Over the course of 92 pages, Howell resoundingly rejected an attempt by Andrew Miller, a former associate of Trump confidante Roger Stone, to quash a subpoena to testify, explaining why the “scope of the Special Counsel’s power falls well within the boundaries the Constitution permits.”
Miller had argued that Mueller was not nominated by the President and confirmed by the Senate and therefore was unconstitutionally appointed as a “principal officer.” Howell found the claim unpersuasive in light of the Supreme Court’s decision in Morrison v. Olson, which upheld the constitutionality of provisions of a now-defunct federal statute creating an independent counsel, and subsequent court decisions.

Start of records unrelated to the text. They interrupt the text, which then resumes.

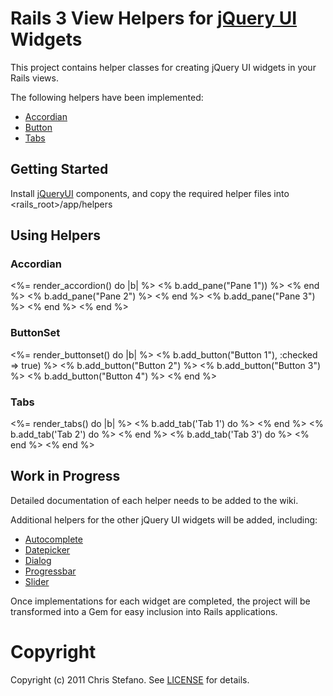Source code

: # Rails 3 View Helpers for [jQuery UI](http://jqueryui.com) Widgets

This project contains helper classes for creating jQuery UI widgets in your Rails views.

The following helpers have been implemented:

* [Accordian](http://jqueryui.com/demos/accordion)
* [Button](http://jqueryui.com/demos/button)
* [Tabs](http://jqueryui.com/demos/tabs)

## Getting Started

Install [jQueryUI](http://jqueryui.com) components, and copy the required helper files into <rails_root>/app/helpers

## Using Helpers

### Accordian

  <%= render_accordion() do |b| %>
    <% b.add_pane("Pane 1")) %>
      <!-- ... HTML content for pane goes here... -->
    <% end %>
    <% b.add_pane("Pane 2") %>
      <!-- ... HTML content for pane goes here... -->
    <% end %>
    <% b.add_pane("Pane 3") %>
      <!-- ... HTML content for pane goes here... -->
    <% end %>
  <% end %>

### ButtonSet

  <%= render_buttonset() do |b| %>
    <% b.add_button("Button 1"), :checked => true) %>
    <% b.add_button("Button 2") %>
    <% b.add_button("Button 3") %>
    <% b.add_button("Button 4") %>
  <% end %>

### Tabs

  <%= render_tabs() do |b| %>
    <% b.add_tab('Tab 1') do %>
      <!-- ... HTML content for tab goes here... -->
    <% end %>
    <% b.add_tab('Tab 2') do %>
      <!-- ... HTML content for tab goes here... -->
    <% end %>
    <% b.add_tab('Tab 3') do %>
      <!-- ... HTML content for tab goes here... -->
    <% end %>
  <% end %>

## Work in Progress

Detailed documentation of each helper needs to be added to the wiki.

Additional helpers for the other jQuery UI widgets will be added, including:

* [Autocomplete](http://jqueryui.com/demos/autocomplete)
* [Datepicker](http://jqueryui.com/demos/datepicker)
* [Dialog](http://jqueryui.com/demos/datepicker)
* [Progressbar](http://jqueryui.com/demos/progressbar)
* [Slider](http://jqueryui.com/demos/slider)

Once implementations for each widget are completed, the project will be transformed into a Gem for easy inclusion into Rails applications.

# Copyright
Copyright (c) 2011 Chris Stefano. See [LICENSE](https://github.com/virtualstaticvoid/jquery_ui_helpers/blob/master/MIT-LICENSE) for details.
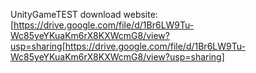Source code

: UnityGameTEST download website:[https://drive.google.com/file/d/1Br6LW9Tu-Wc85yeYKuaKm6rX8KXWcmG8/view?usp=sharing[https://drive.google.com/file/d/1Br6LW9Tu-Wc85yeYKuaKm6rX8KXWcmG8/view?usp=sharing]
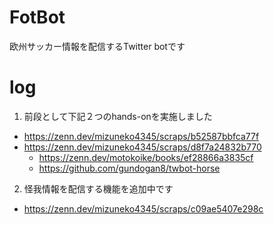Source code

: # FotBot
欧州サッカー情報を配信するTwitter botです




# log
1. 前段として下記２つのhands-onを実施しました
- https://zenn.dev/mizuneko4345/scraps/b52587bbfca77f
- https://zenn.dev/mizuneko4345/scraps/d8f7a24832b770
  - https://zenn.dev/motokoike/books/ef28866a3835cf
  - https://github.com/gundogan8/twbot-horse

2. 怪我情報を配信する機能を追加中です
- https://zenn.dev/mizuneko4345/scraps/c09ae5407e298c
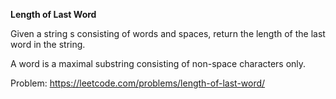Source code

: **Length of Last Word**

Given a string s consisting of words and spaces, return the length of the last word in the string.

A word is a maximal substring consisting of non-space characters only.

Problem: https://leetcode.com/problems/length-of-last-word/
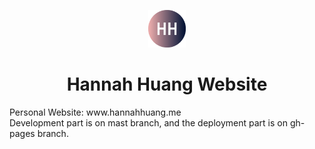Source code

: <p align="center">
  <a href="www.hannahhuang.me">
    <img alt="Hannah Huang Logo" src="src/pages/favicon.png" width="60" />
  </a>
</p>
<h1 align="center">
Hannah Huang Website
</h1>
Personal Website: www.hannahhuang.me<br>
Development part is on mast branch, and the deployment part is on gh-pages branch.
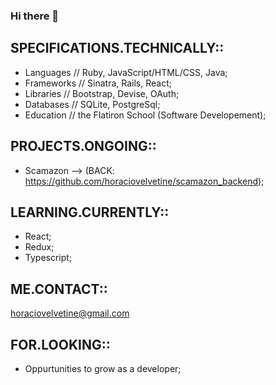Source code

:### Hi there 👋
## SPECIFICATIONS.TECHNICALLY:: 
- Languages // Ruby, JavaScript/HTML/CSS, Java;
- Frameworks // Sinatra, Rails, React;
- Libraries // Bootstrap, Devise, OAuth;
- Databases // SQLite, PostgreSql;
- Education // the Flatiron School (Software Developement);

## PROJECTS.ONGOING:: 
- Scamazon --> (BACK: https://github.com/horaciovelvetine/scamazon_backend);

## LEARNING.CURRENTLY:: 
- React;
- Redux;
- Typescript;

## ME.CONTACT:: 
horaciovelvetine@gmail.com

## FOR.LOOKING:: 
- Oppurtunities to grow as a developer;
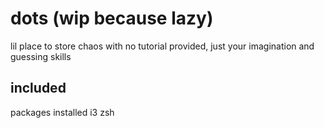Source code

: # dots (wip because lazy)
lil place to store chaos with no tutorial provided, just your imagination and guessing skills  

## included

packages installed
i3
zsh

Instead, Howell found Mueller to be an “inferior officer” under the supervision of deputy attorney general Rod Rosenstein, who took up the oversight of the Russia investigation after Attorney General Jeff Sessions recused himself from it last year.

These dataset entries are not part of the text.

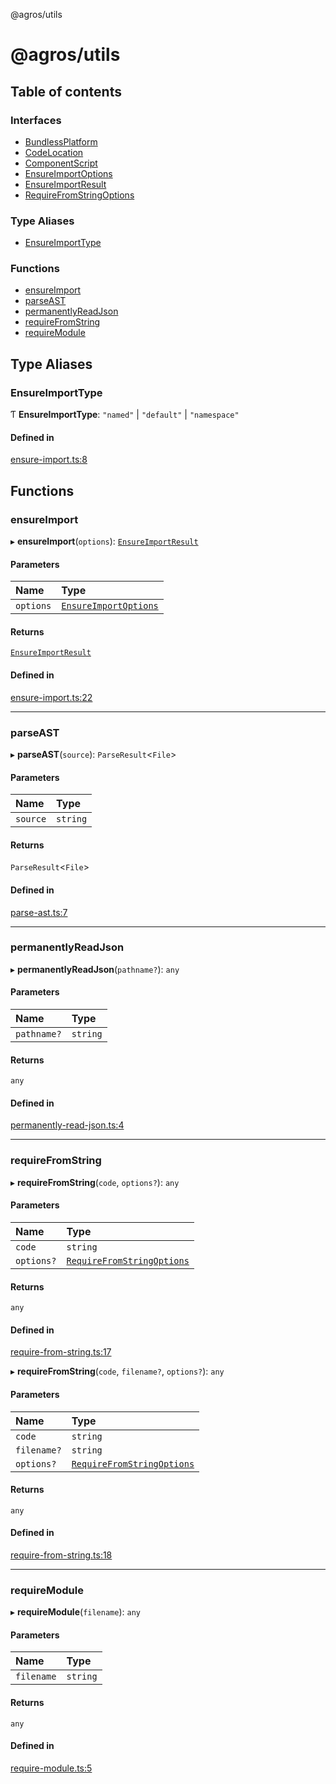 @agros/utils

# @agros/utils

## Table of contents

### Interfaces

- [BundlessPlatform](interfaces/BundlessPlatform.md)
- [CodeLocation](interfaces/CodeLocation.md)
- [ComponentScript](interfaces/ComponentScript.md)
- [EnsureImportOptions](interfaces/EnsureImportOptions.md)
- [EnsureImportResult](interfaces/EnsureImportResult.md)
- [RequireFromStringOptions](interfaces/RequireFromStringOptions.md)

### Type Aliases

- [EnsureImportType](index.md#ensureimporttype)

### Functions

- [ensureImport](index.md#ensureimport)
- [parseAST](index.md#parseast)
- [permanentlyReadJson](index.md#permanentlyreadjson)
- [requireFromString](index.md#requirefromstring)
- [requireModule](index.md#requiremodule)

## Type Aliases

### <a id="ensureimporttype" name="ensureimporttype"></a> EnsureImportType

Ƭ **EnsureImportType**: ``"named"`` \| ``"default"`` \| ``"namespace"``

#### Defined in

[ensure-import.ts:8](https://github.com/agrosjs/agros/blob/ba10164/packages/agros-utils/src/ensure-import.ts#L8)

## Functions

### <a id="ensureimport" name="ensureimport"></a> ensureImport

▸ **ensureImport**(`options`): [`EnsureImportResult`](interfaces/EnsureImportResult.md)

#### Parameters

| Name | Type |
| :------ | :------ |
| `options` | [`EnsureImportOptions`](interfaces/EnsureImportOptions.md) |

#### Returns

[`EnsureImportResult`](interfaces/EnsureImportResult.md)

#### Defined in

[ensure-import.ts:22](https://github.com/agrosjs/agros/blob/ba10164/packages/agros-utils/src/ensure-import.ts#L22)

___

### <a id="parseast" name="parseast"></a> parseAST

▸ **parseAST**(`source`): `ParseResult`<`File`\>

#### Parameters

| Name | Type |
| :------ | :------ |
| `source` | `string` |

#### Returns

`ParseResult`<`File`\>

#### Defined in

[parse-ast.ts:7](https://github.com/agrosjs/agros/blob/ba10164/packages/agros-utils/src/parse-ast.ts#L7)

___

### <a id="permanentlyreadjson" name="permanentlyreadjson"></a> permanentlyReadJson

▸ **permanentlyReadJson**(`pathname?`): `any`

#### Parameters

| Name | Type |
| :------ | :------ |
| `pathname?` | `string` |

#### Returns

`any`

#### Defined in

[permanently-read-json.ts:4](https://github.com/agrosjs/agros/blob/ba10164/packages/agros-utils/src/permanently-read-json.ts#L4)

___

### <a id="requirefromstring" name="requirefromstring"></a> requireFromString

▸ **requireFromString**(`code`, `options?`): `any`

#### Parameters

| Name | Type |
| :------ | :------ |
| `code` | `string` |
| `options?` | [`RequireFromStringOptions`](interfaces/RequireFromStringOptions.md) |

#### Returns

`any`

#### Defined in

[require-from-string.ts:17](https://github.com/agrosjs/agros/blob/ba10164/packages/agros-utils/src/require-from-string.ts#L17)

▸ **requireFromString**(`code`, `filename?`, `options?`): `any`

#### Parameters

| Name | Type |
| :------ | :------ |
| `code` | `string` |
| `filename?` | `string` |
| `options?` | [`RequireFromStringOptions`](interfaces/RequireFromStringOptions.md) |

#### Returns

`any`

#### Defined in

[require-from-string.ts:18](https://github.com/agrosjs/agros/blob/ba10164/packages/agros-utils/src/require-from-string.ts#L18)

___

### <a id="requiremodule" name="requiremodule"></a> requireModule

▸ **requireModule**(`filename`): `any`

#### Parameters

| Name | Type |
| :------ | :------ |
| `filename` | `string` |

#### Returns

`any`

#### Defined in

[require-module.ts:5](https://github.com/agrosjs/agros/blob/ba10164/packages/agros-utils/src/require-module.ts#L5)
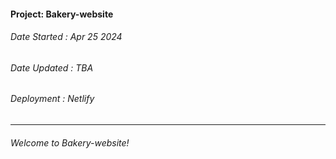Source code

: #### Project: Bakery-website
###### Date Started : Apr 25 2024
###### Date Updated : TBA
###### Deployment : Netlify
---
###### Welcome to Bakery-website! ######
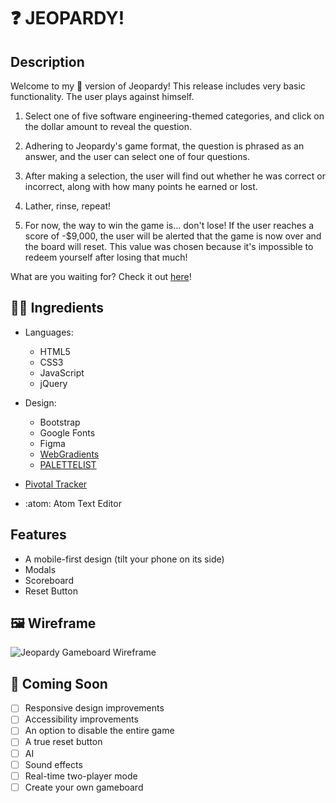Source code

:# :question: JEOPARDY!

## Description

Welcome to my :unicorn: version of Jeopardy! This release includes very basic functionality. The user plays against himself.

1.  Select one of five software engineering-themed categories, and click on the dollar amount to reveal the question.

2.  Adhering to Jeopardy's game format, the question is phrased as an answer, and the user can select one of four questions.

3.  After making a selection, the user will find out whether he was correct or incorrect, along with how many points he earned or lost.

4.  Lather, rinse, repeat!

5.  For now, the way to win the game is... don't lose! If the user reaches a score of -$9,000, the user will be alerted that the game is now over and the board will reset. This value was chosen because it's impossible to redeem yourself after losing that much!

What are you waiting for? Check it out [here](https://jessicagallagher.github.io/jeopardy/index.html)!

## :woman_technologist: Ingredients

-   Languages:

    -   HTML5
    -   CSS3
    -   JavaScript
    -   jQuery

-   Design:

    -   Bootstrap
    -   Google Fonts
    -   Figma
    -   [WebGradients](https://webgradients.com/)
    -   [PALETTELIST](https://www.palettelist.com/)

-   [Pivotal Tracker](https://www.pivotaltracker.com/n/projects/2488016)

-   :atom: Atom Text Editor

## Features

-   A mobile-first design (tilt your phone on its side)
-   Modals
-   Scoreboard
-   Reset Button

## :framed_picture: Wireframe

![Jeopardy Gameboard Wireframe](https://github.com/jessicagallagher/jessicagallagher.github.io/blob/main/jeopardy/assets/main_screen.png)

## :ice_cube: Coming Soon

- [ ] Responsive design improvements
- [ ] Accessibility improvements
- [ ] An option to disable the entire game
- [ ] A true reset button
- [ ] AI
- [ ] Sound effects
- [ ] Real-time two-player mode
- [ ] Create your own gameboard 
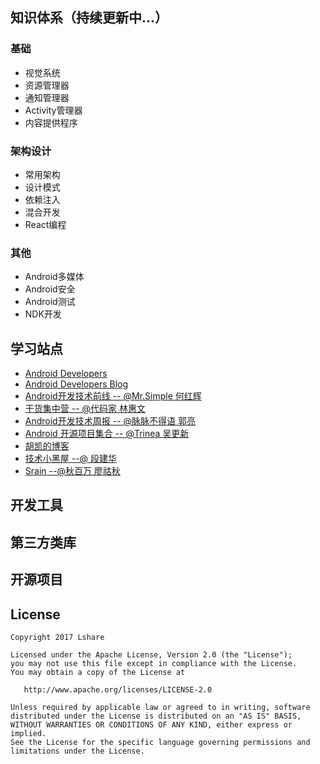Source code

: ## 知识体系（持续更新中...）

### 基础

- 视觉系统
- 资源管理器
- 通知管理器
- Activity管理器
- 内容提供程序

### 架构设计

- 常用架构
- 设计模式
- 依赖注入
- 混合开发
- React编程

### 其他 

- Android多媒体
- Android安全
- Android测试
- NDK开发

## 学习站点

- [Android Developers](https://developer.android.google.cn/index.html)
- [Android Developers Blog](https://android-developers.googleblog.com/)
- [Android开发技术前线 -- @Mr.Simple 何红辉](https://github.com/hehonghui/android-tech-frontier/wiki)
- [干货集中营 -- @代码家 林惠文](http://gank.io/)
- [Android开发技术周报 -- @脉脉不得语 郭亮](http://www.androidweekly.cn/)
- [Android 开源项目集合 -- @Trinea 吴更新](http://p.codekk.com/)
- [胡凯的博客](http://hukai.me/)
- [技术小黑屋 --@ 段建华](http://droidyue.com/)
- [Srain --@秋百万 廖祜秋](https://www.liaohuqiu.net/)

## 开发工具



## 第三方类库



## 开源项目




License
--------

    Copyright 2017 Lshare

    Licensed under the Apache License, Version 2.0 (the "License");
    you may not use this file except in compliance with the License.
    You may obtain a copy of the License at
    
       http://www.apache.org/licenses/LICENSE-2.0
    
    Unless required by applicable law or agreed to in writing, software
    distributed under the License is distributed on an "AS IS" BASIS,
    WITHOUT WARRANTIES OR CONDITIONS OF ANY KIND, either express or implied.
    See the License for the specific language governing permissions and
    limitations under the License.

“His appointment, without presidential appointment and senatorial confirmation, thus did not violate the Appointments Clause,” Howell wrote.

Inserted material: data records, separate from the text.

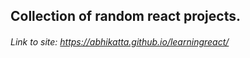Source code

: ## Collection of random react projects.

###### Link to site: https://abhikatta.github.io/learningreact/
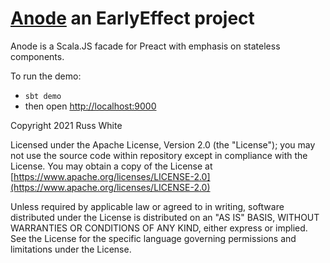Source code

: # [Anode](https://github.com/early-effect/Anode) an EarlyEffect project
Anode is a Scala.JS facade for Preact with emphasis on stateless components.

To run the demo:
- `sbt demo`
- then open [http://localhost:9000](http://localhost:9000)

Copyright 2021 Russ White

Licensed under the Apache License, Version 2.0 (the "License");
you may not use the source code within repository except in compliance with the License.
You may obtain a copy of the License at [https://www.apache.org/licenses/LICENSE-2.0](https://www.apache.org/licenses/LICENSE-2.0)

Unless required by applicable law or agreed to in writing, software
distributed under the License is distributed on an "AS IS" BASIS,
WITHOUT WARRANTIES OR CONDITIONS OF ANY KIND, either express or implied.
See the License for the specific language governing permissions and
limitations under the License.
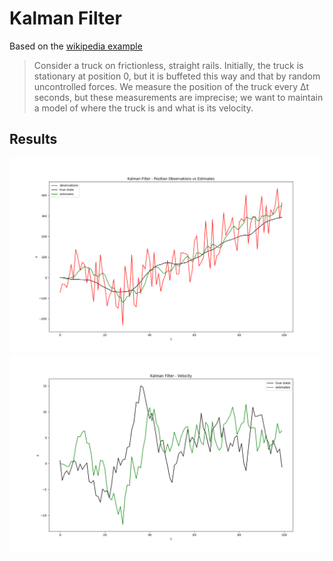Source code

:# Kalman Filter

Based on the [wikipedia example](https://en.wikipedia.org/wiki/Kalman_filter#Example_application,_technical)

> Consider a truck on frictionless, straight rails. Initially, the truck is stationary at position 0, but it is buffeted this way and that by random uncontrolled forces. We measure the position of the truck every Δt seconds, but these measurements are imprecise; we want to maintain a model of where the truck is and what is its velocity.

## Results

![Kalman Filter Position Results](https://raw.githubusercontent.com/belljustin/KalmanFilter/resources/position_plot.png)
![Kalman Filter Velocity Results](https://raw.githubusercontent.com/belljustin/KalmanFilter/resources/velocity_plot.png)
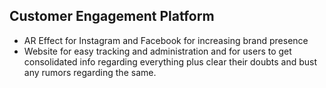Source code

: ##  Customer Engagement Platform

<ul>
<li>AR Effect for Instagram and Facebook for increasing brand presence</li>
<li>Website for easy tracking and administration and for users to get consolidated info regarding everything plus clear their doubts and bust any rumors regarding the same.</li>
</ul>
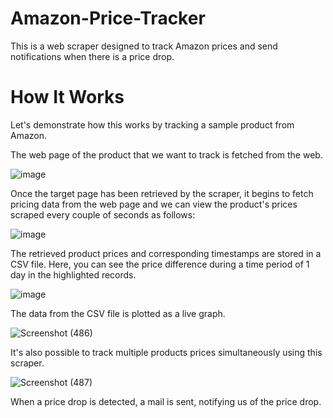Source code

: # Amazon-Price-Tracker
This is a web scraper designed to track Amazon prices and send notifications when there is a price drop.

# How It Works
Let's demonstrate how this works by tracking a sample product from Amazon.

The web page of the product that we want to track is fetched from the web. 

![image](https://user-images.githubusercontent.com/61287560/190400932-3b3ece0a-0a64-498e-8a5a-cf2048d3746b.png)
 
Once the target page has been retrieved by the scraper, it begins to fetch pricing data from the web page and we can view the product's prices scraped every couple of seconds as follows:

![image](https://user-images.githubusercontent.com/61287560/190401069-193fc6ac-4ae1-49fd-b37c-83a9cf05cf35.png)

The retrieved product prices and corresponding timestamps are stored in a CSV file. Here, you can see the price difference during a time period of 1 day in the highlighted records.

![image](https://user-images.githubusercontent.com/61287560/190401786-c38424c7-4365-43d5-8365-d86c9723c6d5.png)

The data from the CSV file is plotted as a live graph.

![Screenshot (486)](https://user-images.githubusercontent.com/61287560/190405066-74784c4f-da32-475d-89f5-89235b47ae07.png)

It's also possible to track multiple products prices simultaneously using this scraper.

![Screenshot (487)](https://user-images.githubusercontent.com/61287560/190409463-1b96392b-c29e-494c-ac41-35a9508af5f6.png)

When a price drop is detected, a mail is sent, notifying us of the price drop.




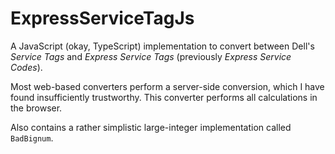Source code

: # ExpressServiceTagJs

A JavaScript (okay, TypeScript) implementation to convert between Dell's *Service Tags* and *Express Service Tags*
(previously *Express Service Codes*).

Most web-based converters perform a server-side conversion, which I have found insufficiently trustworthy. This
converter performs all calculations in the browser.

Also contains a rather simplistic large-integer implementation called `BadBignum`.

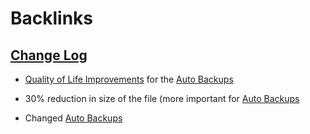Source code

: 
# Backlinks
## [Change Log](<Change Log.md>)
- [Quality of Life Improvements](<Quality of Life Improvements.md>) for the [Auto Backups](<Auto Backups.md>)

- 30% reduction in size of the file (more important for [Auto Backups](<Auto Backups.md>)

- Changed [Auto Backups](<Auto Backups.md>)

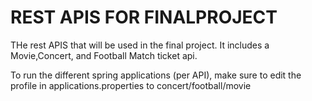 # REST APIS FOR FINALPROJECT
THe rest APIS that will be used in the final project. It includes a Movie,Concert, and Football Match ticket api.

To run the different spring applications (per API), make sure to edit the profile in applications.properties to concert/football/movie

Miller also claimed that Sessions’ “mere recusal” from the Russia investigation didn’t make Rosenstein the acting attorney general for purposes of tapping Mueller to lead the probe. But Howell didn’t buy that argument either, pointing to the fact that various federal statutes allow the attorney general to delegate the authority to appoint a special counsel to the deputy attorney general.
“Multiple statutes authorize the Special Counsel’s appointment, and the official who appointed the Special Counsel had power to do so,” Howell concluded, underscoring a point previously acknowledged by several prominent legal voices.